Why shoot film? – Si Moore

“It’s the people who do all of the work, all of the time, who eventually ‘catch on’ to things.” – Sister Corita Kent

Why Film? If there’s one question I get asked time and again it’s why bother shooting film. Usually followed by a myriad of questions about the ins-and-outs of how to get started. 

Firstly, shooting film isn’t magic, it isn’t hipster, it isn’t counter-culture or an ‘analogue rebellion’ or anything. It’s just film. It’s chemistry. I mean, we could debate the ‘look’ side of things all day long, but the bigger picture is that it changes the way you work because there’s no screen – clearly. It’s like writing a letter versus Skype, or planting a garden versus going to the supermarket, or reading a book versus watching a film. It’s a form of delayed gratification that isn’t better or worse than any other way of doing things, but it pushes your mind and heart into a different space of making.

For a large part of my life I’ve been a recording musician working on records with some extremely talented people. All digital because it’s cheap and it’s efficient, but very occasionally we’d make a record on tape, and while the result probably sounded the same to most people, the WAY we worked changed dramatically.
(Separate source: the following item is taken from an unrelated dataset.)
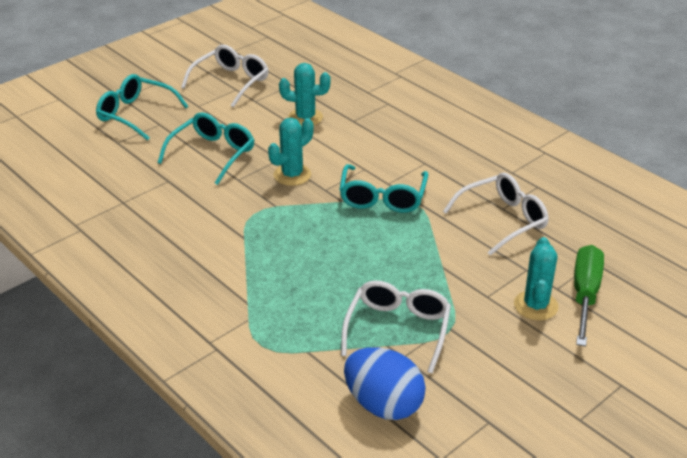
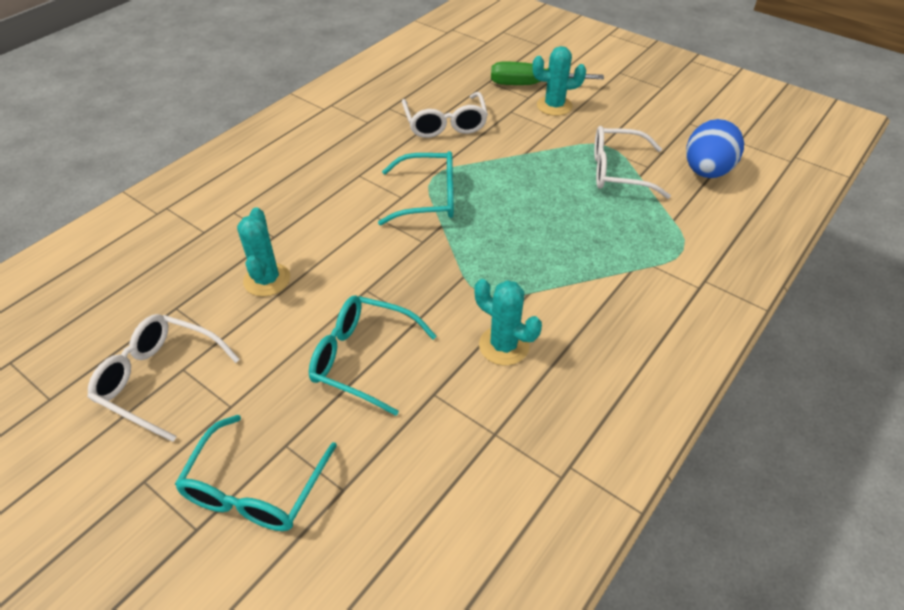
camera: 100 degrees left, 10 degrees up
(292, 175) = (399, 272): turquoise cactus -> turquoise cactus (504, 346)
(503, 220) = (445, 124): white glasses -> white glasses turned 150 degrees counterclockwise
Better planning, more rehearsal, more thinking through the entire picture we were trying to make, limited takes, more live music-making together to save tracks… so the difference you heard wasn’t the sonic quality but it was the commitment to making music in a different kind of way. When I listen to old soul records, or the Stones, or Johnny Cash albums, THAT’S what I hear – a commitment to the process. And when I look at the work of iconic photographers shooting in the pre-digital world – from the Farm Security Administration stuff through to the messy joy of 60’s and 70s music photography – I see the same thing. A different way of working. More Stax Records than Katie Perry (actually, that’s a terrible analogy, but let it stand).
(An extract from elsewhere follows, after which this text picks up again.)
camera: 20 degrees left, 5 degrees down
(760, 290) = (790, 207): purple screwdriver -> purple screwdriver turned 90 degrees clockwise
Before you go getting all ‘Film vs Digital’ on me, let me spell it out clearly: EVERYTHING’S VALID. There is no ‘better’ way. I mean, we shoot weddings most of the time, and while it’s a joy to shoot an entire wedding day on 35mm tri-x, the reality is that, for moment-capturing story-telling, digital is amazing. It’s a dream. Technology is wild and wonderful and affords us all kinds of crazy advantages.
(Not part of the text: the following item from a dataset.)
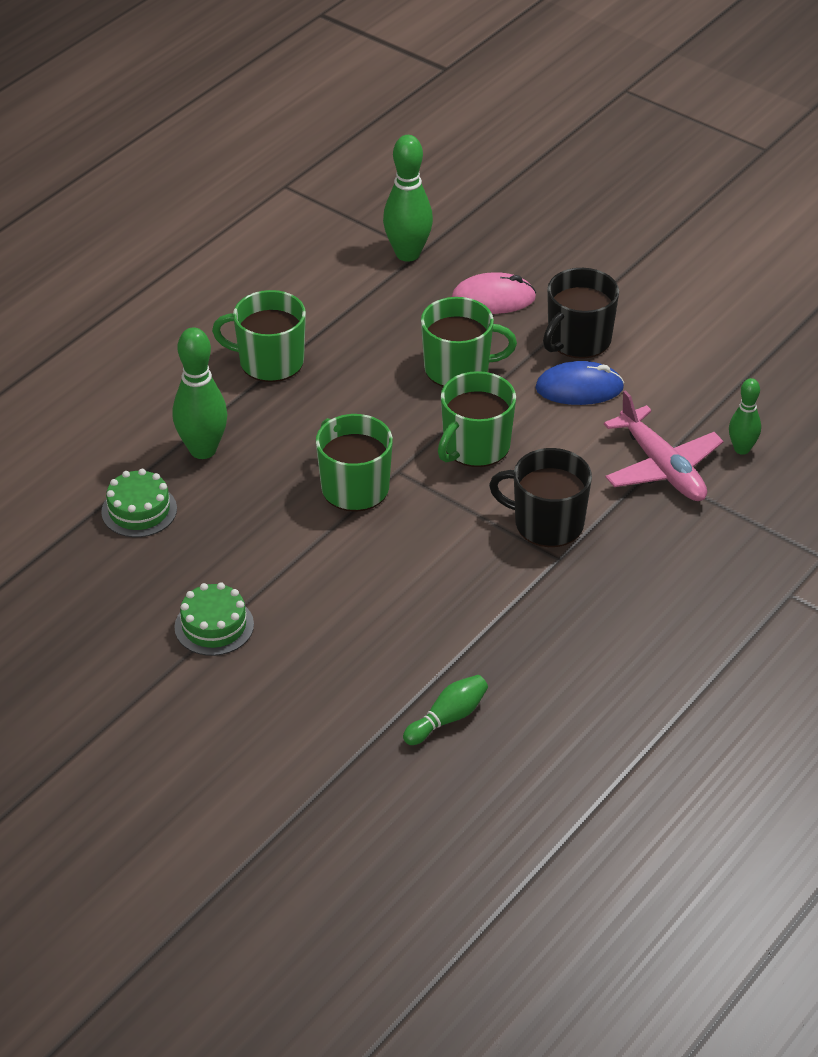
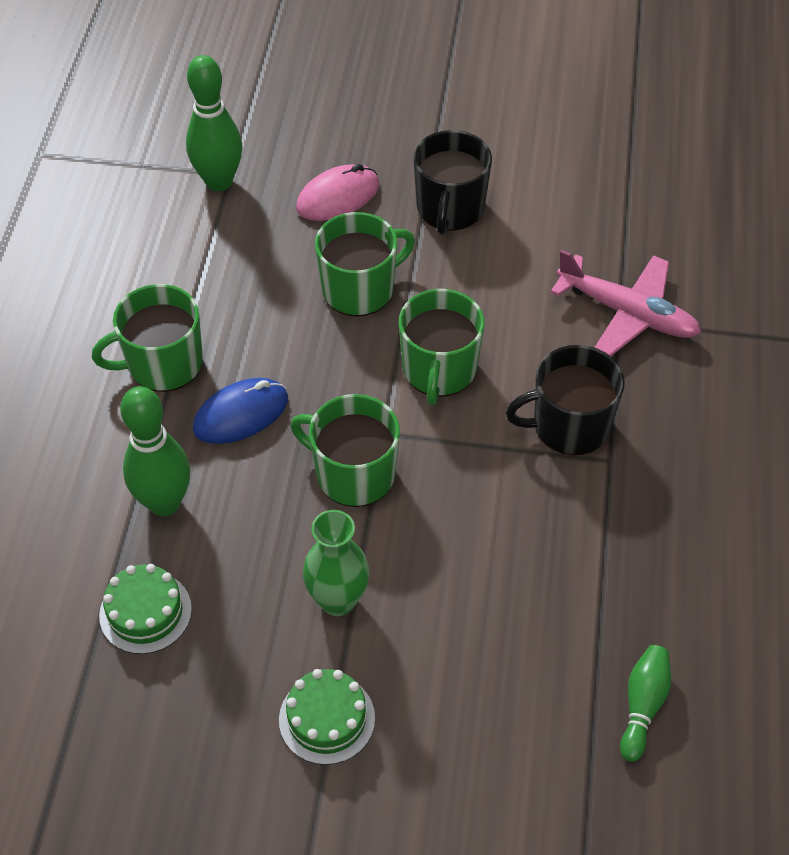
camera: 30 degrees left, 10 degrees up
(278, 560) = (338, 600): none -> green vase
(579, 388) = (489, 261): blue mouse -> blue mouse (241, 414)
(742, 449) = (681, 261): green bowling pin -> none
But there’s still something about… film.

So yes, in 2017, I shoot film for the sheer joy of it. To be forced into working in a different way with a tricky medium that can defy the rules. And it makes me feel calm and engaged and thinking about what I’m trying to do. And the result never ceases to amaze me, even if I’m miles off. Think of it as making a fact, not a file. A fact sits there and bugs you, even when you think it’s a failure, until you go back to it and consider it on it’s own terms. It’s a defining moment on a roll of only a few defining moments, and it’s wonderful to look deeper, to try and find something in there that you love, because you’ve only got 12, or 36 frames to consider. It also means that, when I’m shooting someone I spend all my time WITH them, not looking at a screen. It means that it’s all about them, and both of us finding our flow, and talking and looking at each other, and looking at the light. being shot by someone who’s constantly referencing their camera screen is a lot like hanging out with a friend who’s constantly texting other people about how great it is to hang out with you.

It’s kinda broken.

But when you stop looking at what you’re making every two seconds you’ll find there’s just as much joy from the process as there is from the result – sometimes it’s more about the photographing than the photograph. And THAT’S the feeling I get when I look at iconic work by people like Walker Evans and Dorothea Lange, Stephen Shore and Saul Leiter, Dianne Arbus and Leibovitz (the Rolling Stone era stuff)… I mean, these are people who found joy in the task, and it shines through in the same way that a classic album does. Did Keith Richards know that he was making something for all time when he hooked into Exile On Main Street, or is it a classic because he got so much joy out of making it?

What am I even talking about? Who knows. Whatever, this is all just my opinion. Forge your own path, try out your own things, and at all costs just keep going and you’ll eventually strike your own flavour of gold.